— Consigne —
Rassemblez, s'il vous plaît, toutes les lignes des entrées ci-dessous qui contiennent le mot « afternoon » et recopiez-les. Respectez la casse.
★ ★ ★ ★
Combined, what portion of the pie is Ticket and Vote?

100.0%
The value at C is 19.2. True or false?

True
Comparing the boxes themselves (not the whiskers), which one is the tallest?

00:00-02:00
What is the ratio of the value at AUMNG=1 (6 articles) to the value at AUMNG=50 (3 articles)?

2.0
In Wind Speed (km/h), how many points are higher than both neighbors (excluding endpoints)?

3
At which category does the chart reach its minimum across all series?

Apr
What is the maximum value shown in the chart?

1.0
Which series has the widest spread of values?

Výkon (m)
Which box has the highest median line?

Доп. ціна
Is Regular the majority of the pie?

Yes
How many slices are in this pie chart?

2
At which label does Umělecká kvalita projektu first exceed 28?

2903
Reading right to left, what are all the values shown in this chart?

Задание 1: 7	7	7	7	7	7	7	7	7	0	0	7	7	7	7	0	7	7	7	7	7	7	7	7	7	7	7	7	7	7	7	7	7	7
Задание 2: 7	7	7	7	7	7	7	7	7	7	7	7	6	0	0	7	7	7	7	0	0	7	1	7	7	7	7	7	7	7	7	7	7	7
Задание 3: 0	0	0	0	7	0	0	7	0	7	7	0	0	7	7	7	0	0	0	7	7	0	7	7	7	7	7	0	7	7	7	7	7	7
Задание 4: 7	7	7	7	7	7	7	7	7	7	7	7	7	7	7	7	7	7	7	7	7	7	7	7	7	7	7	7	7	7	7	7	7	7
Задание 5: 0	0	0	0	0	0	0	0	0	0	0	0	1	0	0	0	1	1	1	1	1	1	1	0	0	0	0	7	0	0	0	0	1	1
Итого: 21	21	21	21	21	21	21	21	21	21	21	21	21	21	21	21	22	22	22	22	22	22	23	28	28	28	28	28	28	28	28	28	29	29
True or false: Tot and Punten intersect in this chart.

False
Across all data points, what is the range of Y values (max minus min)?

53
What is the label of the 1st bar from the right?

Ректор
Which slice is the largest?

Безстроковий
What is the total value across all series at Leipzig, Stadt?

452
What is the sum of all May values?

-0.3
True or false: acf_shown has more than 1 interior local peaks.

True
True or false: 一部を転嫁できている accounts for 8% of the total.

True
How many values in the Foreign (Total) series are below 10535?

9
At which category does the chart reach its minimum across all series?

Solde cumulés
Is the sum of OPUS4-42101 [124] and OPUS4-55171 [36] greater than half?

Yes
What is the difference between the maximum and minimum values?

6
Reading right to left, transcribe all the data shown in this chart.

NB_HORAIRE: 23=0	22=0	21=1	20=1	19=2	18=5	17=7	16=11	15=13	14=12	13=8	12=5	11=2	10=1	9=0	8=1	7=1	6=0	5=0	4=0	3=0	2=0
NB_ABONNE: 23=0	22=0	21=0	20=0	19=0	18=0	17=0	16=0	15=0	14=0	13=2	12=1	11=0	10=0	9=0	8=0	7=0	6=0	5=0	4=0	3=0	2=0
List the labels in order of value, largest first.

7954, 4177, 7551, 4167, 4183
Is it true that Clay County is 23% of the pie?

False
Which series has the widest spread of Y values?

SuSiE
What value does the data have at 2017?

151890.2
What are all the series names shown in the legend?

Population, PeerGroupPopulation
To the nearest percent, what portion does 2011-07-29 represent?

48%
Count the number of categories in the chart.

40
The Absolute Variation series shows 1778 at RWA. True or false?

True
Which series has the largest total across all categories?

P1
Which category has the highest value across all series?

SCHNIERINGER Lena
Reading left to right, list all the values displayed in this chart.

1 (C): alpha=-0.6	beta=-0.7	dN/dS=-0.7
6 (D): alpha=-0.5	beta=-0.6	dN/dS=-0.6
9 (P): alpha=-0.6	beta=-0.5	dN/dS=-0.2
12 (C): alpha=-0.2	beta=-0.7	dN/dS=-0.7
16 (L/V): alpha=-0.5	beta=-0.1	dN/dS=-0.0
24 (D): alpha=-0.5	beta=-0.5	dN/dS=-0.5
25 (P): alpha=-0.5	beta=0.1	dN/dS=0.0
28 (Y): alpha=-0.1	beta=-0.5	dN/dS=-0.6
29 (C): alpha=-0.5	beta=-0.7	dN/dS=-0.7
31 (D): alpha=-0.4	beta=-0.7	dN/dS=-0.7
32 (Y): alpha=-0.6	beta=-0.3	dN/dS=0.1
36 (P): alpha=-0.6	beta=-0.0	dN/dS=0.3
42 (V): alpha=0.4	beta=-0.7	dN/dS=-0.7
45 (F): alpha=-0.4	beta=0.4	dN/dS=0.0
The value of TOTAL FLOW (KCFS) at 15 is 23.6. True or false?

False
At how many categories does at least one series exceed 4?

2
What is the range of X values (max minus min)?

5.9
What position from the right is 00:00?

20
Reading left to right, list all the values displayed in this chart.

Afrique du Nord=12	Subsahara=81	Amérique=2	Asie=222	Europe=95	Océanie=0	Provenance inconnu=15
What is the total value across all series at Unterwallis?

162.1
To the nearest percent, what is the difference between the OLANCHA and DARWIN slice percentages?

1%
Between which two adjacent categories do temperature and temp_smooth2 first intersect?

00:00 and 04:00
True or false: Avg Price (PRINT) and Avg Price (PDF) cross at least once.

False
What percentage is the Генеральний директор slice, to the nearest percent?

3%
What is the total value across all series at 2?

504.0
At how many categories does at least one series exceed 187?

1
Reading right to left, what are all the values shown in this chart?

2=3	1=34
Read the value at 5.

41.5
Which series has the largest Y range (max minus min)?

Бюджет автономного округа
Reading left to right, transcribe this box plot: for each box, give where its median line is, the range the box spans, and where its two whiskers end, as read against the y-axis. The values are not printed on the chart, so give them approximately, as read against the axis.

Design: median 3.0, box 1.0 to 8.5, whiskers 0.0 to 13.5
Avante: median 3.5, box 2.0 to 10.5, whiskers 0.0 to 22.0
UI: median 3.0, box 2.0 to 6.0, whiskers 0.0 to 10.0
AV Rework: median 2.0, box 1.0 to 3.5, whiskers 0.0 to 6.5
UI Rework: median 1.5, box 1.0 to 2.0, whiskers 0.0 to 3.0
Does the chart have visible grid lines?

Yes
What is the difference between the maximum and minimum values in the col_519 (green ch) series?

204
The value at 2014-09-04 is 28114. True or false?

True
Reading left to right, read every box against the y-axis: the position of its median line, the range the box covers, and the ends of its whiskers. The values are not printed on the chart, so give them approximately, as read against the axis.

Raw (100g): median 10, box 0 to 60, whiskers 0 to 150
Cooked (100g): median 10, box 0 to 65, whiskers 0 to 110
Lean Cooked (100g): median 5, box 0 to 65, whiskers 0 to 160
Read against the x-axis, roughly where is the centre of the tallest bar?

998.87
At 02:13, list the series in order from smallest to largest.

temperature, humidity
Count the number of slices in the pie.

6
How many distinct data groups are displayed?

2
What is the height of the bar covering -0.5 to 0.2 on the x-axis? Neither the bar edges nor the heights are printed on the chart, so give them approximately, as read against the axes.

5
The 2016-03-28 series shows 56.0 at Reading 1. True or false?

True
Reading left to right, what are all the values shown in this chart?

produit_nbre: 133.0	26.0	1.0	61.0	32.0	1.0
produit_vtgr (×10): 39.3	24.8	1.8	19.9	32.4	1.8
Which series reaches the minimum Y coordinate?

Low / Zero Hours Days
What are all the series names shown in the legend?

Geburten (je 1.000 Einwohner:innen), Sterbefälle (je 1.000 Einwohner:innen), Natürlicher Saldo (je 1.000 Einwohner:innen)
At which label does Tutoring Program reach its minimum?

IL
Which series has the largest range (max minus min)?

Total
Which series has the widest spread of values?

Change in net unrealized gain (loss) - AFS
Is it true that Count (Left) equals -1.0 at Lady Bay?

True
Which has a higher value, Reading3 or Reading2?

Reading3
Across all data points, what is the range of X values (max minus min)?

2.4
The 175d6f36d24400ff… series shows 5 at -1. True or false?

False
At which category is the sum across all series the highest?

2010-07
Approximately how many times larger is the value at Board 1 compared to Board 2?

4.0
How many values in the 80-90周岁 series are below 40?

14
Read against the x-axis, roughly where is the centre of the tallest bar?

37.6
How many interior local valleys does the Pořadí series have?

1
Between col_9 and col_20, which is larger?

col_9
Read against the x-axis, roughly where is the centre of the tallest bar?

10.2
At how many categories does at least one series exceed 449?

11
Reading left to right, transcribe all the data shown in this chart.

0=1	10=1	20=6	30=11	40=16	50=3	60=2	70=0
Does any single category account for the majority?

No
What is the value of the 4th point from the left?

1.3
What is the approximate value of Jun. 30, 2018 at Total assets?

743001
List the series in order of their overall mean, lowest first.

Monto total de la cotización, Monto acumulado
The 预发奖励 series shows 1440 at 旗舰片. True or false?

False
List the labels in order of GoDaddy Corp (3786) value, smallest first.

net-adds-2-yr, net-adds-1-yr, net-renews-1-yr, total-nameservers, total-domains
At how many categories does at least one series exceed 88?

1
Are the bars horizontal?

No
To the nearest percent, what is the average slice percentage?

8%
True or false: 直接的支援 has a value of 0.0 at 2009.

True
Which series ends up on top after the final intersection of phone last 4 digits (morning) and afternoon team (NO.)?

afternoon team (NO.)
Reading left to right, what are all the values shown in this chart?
★ ★ ★ ★
— Solution rédigée —
Which series ends up on top after the final intersection of phone last 4 digits (morning) and afternoon team (NO.)?
afternoon team (NO.)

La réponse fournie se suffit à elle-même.